* _Records for processing_:
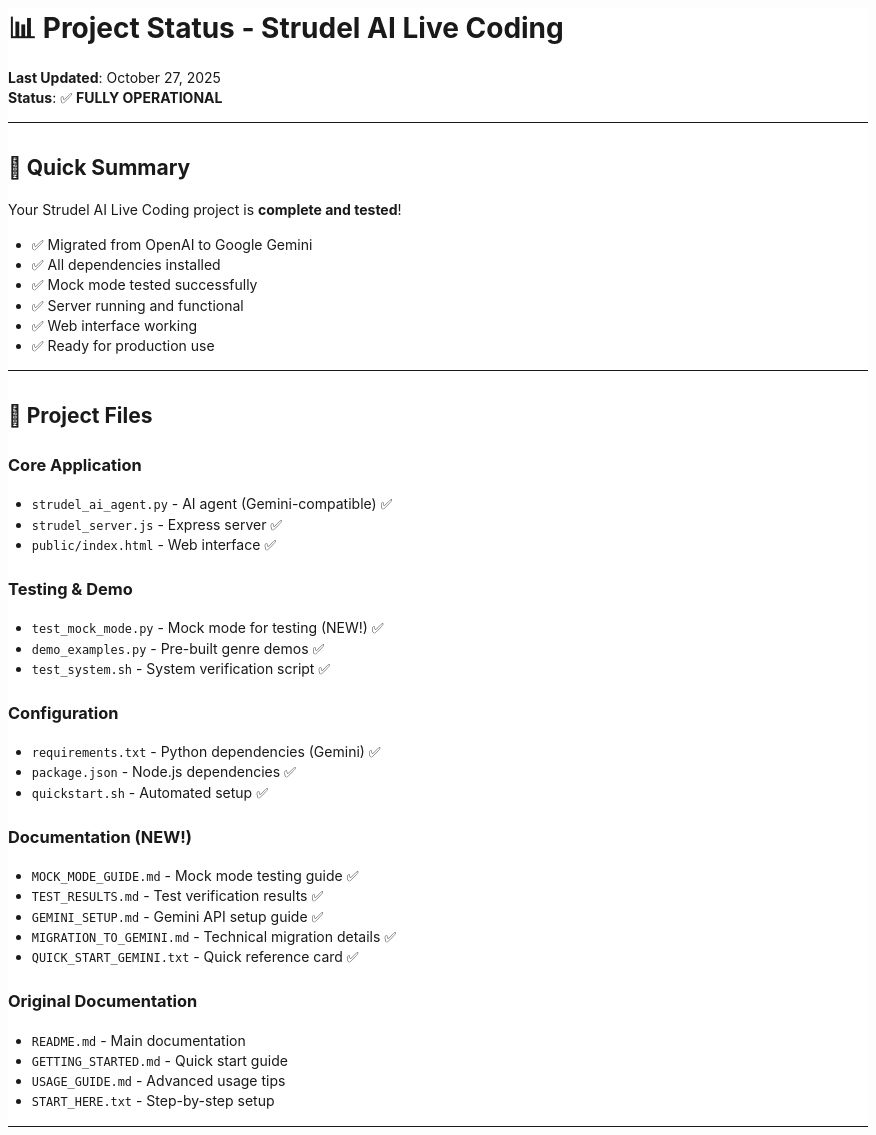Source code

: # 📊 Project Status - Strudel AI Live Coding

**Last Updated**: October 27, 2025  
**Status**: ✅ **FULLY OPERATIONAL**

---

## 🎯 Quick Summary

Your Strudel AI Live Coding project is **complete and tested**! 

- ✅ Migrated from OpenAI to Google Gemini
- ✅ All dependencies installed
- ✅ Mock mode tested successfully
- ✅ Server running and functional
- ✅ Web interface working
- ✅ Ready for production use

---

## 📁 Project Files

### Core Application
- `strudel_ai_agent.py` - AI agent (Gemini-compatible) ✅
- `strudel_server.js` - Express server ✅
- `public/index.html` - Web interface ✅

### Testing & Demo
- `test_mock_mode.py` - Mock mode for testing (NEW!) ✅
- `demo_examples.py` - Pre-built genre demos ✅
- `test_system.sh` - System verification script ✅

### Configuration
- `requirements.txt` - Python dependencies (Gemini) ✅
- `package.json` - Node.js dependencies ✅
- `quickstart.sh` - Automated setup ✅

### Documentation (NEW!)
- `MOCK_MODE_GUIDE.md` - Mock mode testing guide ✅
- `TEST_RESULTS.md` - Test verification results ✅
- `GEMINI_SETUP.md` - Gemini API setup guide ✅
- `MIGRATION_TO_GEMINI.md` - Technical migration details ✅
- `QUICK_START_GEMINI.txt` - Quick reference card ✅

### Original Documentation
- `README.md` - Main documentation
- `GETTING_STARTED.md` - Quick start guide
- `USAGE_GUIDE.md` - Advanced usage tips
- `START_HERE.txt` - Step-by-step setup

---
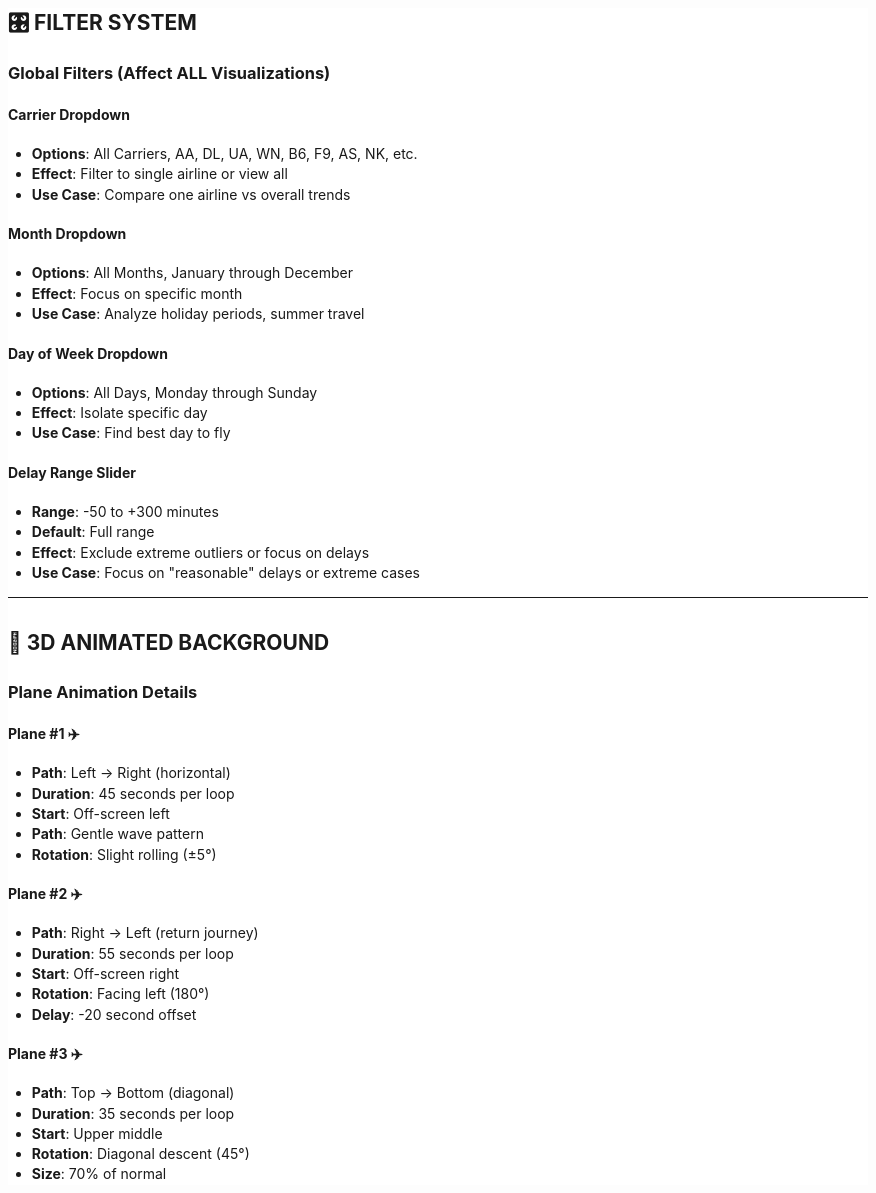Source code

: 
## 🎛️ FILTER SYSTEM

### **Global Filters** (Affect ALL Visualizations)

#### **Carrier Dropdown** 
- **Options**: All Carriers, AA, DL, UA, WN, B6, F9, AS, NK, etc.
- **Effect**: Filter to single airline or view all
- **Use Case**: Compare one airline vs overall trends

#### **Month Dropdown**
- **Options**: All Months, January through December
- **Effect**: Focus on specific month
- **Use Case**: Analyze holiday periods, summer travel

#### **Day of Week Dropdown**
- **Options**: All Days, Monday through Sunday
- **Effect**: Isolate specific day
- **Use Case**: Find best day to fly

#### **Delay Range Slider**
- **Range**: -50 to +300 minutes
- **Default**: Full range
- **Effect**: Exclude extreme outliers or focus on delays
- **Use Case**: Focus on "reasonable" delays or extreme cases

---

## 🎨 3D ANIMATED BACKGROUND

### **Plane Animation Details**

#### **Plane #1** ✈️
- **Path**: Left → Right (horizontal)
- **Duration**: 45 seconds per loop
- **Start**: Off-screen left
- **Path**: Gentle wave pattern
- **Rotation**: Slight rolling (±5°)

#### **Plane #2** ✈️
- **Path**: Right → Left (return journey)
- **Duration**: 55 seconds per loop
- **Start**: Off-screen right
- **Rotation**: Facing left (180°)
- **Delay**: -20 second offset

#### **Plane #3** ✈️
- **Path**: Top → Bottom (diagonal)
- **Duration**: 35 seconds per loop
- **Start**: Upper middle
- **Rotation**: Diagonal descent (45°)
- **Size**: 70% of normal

* _Instructions to follow_: Revise the entries above by replacing "Off-screen" with "Offscreen" wherever it occurs, changing nothing else. Write out the revised entries in full, leaving out the pictures.

* _Your response_:
Source code

: # 📊 Project Status - Strudel AI Live Coding

**Last Updated**: October 27, 2025  
**Status**: ✅ **FULLY OPERATIONAL**

---

## 🎯 Quick Summary

Your Strudel AI Live Coding project is **complete and tested**! 

- ✅ Migrated from OpenAI to Google Gemini
- ✅ All dependencies installed
- ✅ Mock mode tested successfully
- ✅ Server running and functional
- ✅ Web interface working
- ✅ Ready for production use

---

## 📁 Project Files

### Core Application
- `strudel_ai_agent.py` - AI agent (Gemini-compatible) ✅
- `strudel_server.js` - Express server ✅
- `public/index.html` - Web interface ✅

### Testing & Demo
- `test_mock_mode.py` - Mock mode for testing (NEW!) ✅
- `demo_examples.py` - Pre-built genre demos ✅
- `test_system.sh` - System verification script ✅

### Configuration
- `requirements.txt` - Python dependencies (Gemini) ✅
- `package.json` - Node.js dependencies ✅
- `quickstart.sh` - Automated setup ✅

### Documentation (NEW!)
- `MOCK_MODE_GUIDE.md` - Mock mode testing guide ✅
- `TEST_RESULTS.md` - Test verification results ✅
- `GEMINI_SETUP.md` - Gemini API setup guide ✅
- `MIGRATION_TO_GEMINI.md` - Technical migration details ✅
- `QUICK_START_GEMINI.txt` - Quick reference card ✅

### Original Documentation
- `README.md` - Main documentation
- `GETTING_STARTED.md` - Quick start guide
- `USAGE_GUIDE.md` - Advanced usage tips
- `START_HERE.txt` - Step-by-step setup

---
Source code

: 
## 🎛️ FILTER SYSTEM

### **Global Filters** (Affect ALL Visualizations)

#### **Carrier Dropdown** 
- **Options**: All Carriers, AA, DL, UA, WN, B6, F9, AS, NK, etc.
- **Effect**: Filter to single airline or view all
- **Use Case**: Compare one airline vs overall trends

#### **Month Dropdown**
- **Options**: All Months, January through December
- **Effect**: Focus on specific month
- **Use Case**: Analyze holiday periods, summer travel

#### **Day of Week Dropdown**
- **Options**: All Days, Monday through Sunday
- **Effect**: Isolate specific day
- **Use Case**: Find best day to fly

#### **Delay Range Slider**
- **Range**: -50 to +300 minutes
- **Default**: Full range
- **Effect**: Exclude extreme outliers or focus on delays
- **Use Case**: Focus on "reasonable" delays or extreme cases

---

## 🎨 3D ANIMATED BACKGROUND

### **Plane Animation Details**

#### **Plane #1** ✈️
- **Path**: Left → Right (horizontal)
- **Duration**: 45 seconds per loop
- **Start**: Offscreen left
- **Path**: Gentle wave pattern
- **Rotation**: Slight rolling (±5°)

#### **Plane #2** ✈️
- **Path**: Right → Left (return journey)
- **Duration**: 55 seconds per loop
- **Start**: Offscreen right
- **Rotation**: Facing left (180°)
- **Delay**: -20 second offset

#### **Plane #3** ✈️
- **Path**: Top → Bottom (diagonal)
- **Duration**: 35 seconds per loop
- **Start**: Upper middle
- **Rotation**: Diagonal descent (45°)
- **Size**: 70% of normal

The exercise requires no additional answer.